Rewrite the lines between the one containing "genus: Tetraopes" and the one containing "genus: Chilades", inclusive, substituting "vernacular name" for every "common name". Change nothing else in those lines.

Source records

--- --- ---

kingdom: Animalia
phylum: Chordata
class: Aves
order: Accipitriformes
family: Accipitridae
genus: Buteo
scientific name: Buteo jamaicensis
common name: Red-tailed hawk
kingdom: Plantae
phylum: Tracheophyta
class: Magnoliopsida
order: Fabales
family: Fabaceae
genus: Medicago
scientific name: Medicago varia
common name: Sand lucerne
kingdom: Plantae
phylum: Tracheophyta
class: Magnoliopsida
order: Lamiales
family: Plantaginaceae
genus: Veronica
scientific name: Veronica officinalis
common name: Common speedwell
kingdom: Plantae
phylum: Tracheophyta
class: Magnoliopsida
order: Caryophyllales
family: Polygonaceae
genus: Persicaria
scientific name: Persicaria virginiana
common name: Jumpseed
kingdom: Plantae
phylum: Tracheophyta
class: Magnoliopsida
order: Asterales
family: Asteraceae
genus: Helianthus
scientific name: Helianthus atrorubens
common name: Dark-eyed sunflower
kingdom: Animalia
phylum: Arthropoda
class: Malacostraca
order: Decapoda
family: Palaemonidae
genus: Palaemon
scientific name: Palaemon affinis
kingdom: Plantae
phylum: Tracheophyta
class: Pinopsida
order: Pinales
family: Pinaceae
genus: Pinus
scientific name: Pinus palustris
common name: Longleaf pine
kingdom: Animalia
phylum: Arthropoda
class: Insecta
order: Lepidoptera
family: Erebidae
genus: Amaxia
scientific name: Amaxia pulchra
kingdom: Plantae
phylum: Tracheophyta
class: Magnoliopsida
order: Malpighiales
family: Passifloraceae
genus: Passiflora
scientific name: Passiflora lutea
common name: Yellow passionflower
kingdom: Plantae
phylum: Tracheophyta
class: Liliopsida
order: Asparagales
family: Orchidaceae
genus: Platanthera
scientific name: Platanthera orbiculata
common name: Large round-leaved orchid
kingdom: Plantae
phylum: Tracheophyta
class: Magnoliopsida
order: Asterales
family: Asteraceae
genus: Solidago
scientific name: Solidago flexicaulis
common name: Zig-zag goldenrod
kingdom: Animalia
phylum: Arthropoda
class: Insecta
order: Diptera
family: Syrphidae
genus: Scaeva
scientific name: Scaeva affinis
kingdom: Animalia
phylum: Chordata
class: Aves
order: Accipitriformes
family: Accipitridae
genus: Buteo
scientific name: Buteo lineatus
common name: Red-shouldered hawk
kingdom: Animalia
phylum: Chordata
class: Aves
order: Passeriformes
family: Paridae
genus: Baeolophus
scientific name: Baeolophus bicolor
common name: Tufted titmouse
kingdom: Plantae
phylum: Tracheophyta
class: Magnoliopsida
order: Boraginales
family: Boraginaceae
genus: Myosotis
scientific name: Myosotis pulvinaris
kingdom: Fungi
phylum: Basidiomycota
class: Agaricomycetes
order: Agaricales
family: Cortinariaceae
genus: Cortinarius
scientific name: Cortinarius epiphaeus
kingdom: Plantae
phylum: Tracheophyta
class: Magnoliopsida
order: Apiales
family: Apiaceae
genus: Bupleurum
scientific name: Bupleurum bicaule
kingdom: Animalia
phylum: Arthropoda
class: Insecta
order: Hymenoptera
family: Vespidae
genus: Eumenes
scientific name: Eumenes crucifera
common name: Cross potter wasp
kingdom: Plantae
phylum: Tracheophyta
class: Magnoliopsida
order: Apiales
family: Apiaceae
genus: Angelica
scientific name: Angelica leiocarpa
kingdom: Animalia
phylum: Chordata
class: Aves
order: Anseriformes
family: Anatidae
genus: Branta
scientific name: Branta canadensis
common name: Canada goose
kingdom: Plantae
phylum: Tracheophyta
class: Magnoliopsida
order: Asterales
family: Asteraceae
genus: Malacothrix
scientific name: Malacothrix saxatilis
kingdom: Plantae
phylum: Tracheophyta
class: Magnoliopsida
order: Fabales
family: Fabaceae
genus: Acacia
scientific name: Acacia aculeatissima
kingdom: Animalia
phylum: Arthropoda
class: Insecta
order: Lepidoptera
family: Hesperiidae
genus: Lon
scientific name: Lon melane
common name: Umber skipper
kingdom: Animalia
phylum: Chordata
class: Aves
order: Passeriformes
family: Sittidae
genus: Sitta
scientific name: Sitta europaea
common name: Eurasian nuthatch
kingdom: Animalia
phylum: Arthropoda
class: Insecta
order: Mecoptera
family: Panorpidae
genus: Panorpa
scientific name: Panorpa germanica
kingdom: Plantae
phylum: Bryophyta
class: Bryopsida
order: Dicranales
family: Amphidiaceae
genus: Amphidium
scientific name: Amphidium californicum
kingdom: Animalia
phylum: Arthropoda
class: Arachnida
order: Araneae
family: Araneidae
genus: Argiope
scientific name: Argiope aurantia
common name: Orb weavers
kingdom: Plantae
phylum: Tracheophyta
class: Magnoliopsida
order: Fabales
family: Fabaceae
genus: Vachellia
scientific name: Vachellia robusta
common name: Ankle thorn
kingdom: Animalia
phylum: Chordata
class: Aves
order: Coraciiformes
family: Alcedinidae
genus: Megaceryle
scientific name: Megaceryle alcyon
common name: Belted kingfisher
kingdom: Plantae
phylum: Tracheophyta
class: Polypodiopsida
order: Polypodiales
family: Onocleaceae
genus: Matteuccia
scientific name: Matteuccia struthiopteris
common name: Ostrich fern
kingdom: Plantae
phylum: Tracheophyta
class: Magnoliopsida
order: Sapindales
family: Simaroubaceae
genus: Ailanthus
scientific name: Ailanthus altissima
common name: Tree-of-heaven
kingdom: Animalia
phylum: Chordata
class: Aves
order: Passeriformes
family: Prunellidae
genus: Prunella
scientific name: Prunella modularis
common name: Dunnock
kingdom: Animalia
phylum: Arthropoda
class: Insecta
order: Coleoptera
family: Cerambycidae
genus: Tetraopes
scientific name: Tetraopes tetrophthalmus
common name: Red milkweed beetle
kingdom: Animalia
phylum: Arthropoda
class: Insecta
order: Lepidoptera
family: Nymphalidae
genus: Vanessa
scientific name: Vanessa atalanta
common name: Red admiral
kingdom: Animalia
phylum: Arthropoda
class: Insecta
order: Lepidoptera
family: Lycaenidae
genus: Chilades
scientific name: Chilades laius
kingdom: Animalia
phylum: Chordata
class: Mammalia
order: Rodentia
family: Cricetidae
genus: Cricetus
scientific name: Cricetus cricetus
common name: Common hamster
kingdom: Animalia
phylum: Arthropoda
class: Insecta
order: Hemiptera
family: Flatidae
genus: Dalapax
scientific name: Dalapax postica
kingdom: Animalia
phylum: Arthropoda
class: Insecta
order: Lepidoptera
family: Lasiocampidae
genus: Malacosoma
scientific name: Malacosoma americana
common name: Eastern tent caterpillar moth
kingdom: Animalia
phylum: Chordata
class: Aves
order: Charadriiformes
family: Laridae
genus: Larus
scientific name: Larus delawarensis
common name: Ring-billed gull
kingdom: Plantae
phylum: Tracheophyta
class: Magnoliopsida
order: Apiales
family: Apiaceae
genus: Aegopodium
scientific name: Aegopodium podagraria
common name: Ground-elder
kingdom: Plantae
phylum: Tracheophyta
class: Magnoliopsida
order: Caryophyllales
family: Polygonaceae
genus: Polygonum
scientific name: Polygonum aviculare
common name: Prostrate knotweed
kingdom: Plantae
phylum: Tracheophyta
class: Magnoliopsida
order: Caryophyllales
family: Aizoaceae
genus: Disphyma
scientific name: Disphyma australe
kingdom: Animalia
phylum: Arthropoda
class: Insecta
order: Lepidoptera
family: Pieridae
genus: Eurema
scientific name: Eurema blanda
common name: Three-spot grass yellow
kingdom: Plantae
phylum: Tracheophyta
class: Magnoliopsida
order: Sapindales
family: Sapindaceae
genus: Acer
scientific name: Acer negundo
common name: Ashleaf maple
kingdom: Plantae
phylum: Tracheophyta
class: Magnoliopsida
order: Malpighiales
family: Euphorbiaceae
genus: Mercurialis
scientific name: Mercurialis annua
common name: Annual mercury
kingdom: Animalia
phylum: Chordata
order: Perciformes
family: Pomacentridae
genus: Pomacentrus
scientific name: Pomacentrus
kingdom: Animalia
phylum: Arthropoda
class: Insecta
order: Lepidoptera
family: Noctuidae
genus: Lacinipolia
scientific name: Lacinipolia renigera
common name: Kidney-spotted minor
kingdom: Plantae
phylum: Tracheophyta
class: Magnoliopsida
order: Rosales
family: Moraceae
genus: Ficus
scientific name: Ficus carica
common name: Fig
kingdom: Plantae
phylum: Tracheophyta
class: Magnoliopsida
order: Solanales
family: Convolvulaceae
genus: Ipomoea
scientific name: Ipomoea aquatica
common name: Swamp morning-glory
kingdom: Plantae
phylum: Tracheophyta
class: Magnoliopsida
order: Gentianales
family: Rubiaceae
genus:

--- --- ---

*SOLUTION TO THIS TASK*:
genus: Tetraopes
scientific name: Tetraopes tetrophthalmus
vernacular name: Red milkweed beetle
kingdom: Animalia
phylum: Arthropoda
class: Insecta
order: Lepidoptera
family: Nymphalidae
genus: Vanessa
scientific name: Vanessa atalanta
vernacular name: Red admiral
kingdom: Animalia
phylum: Arthropoda
class: Insecta
order: Lepidoptera
family: Lycaenidae
genus: Chilades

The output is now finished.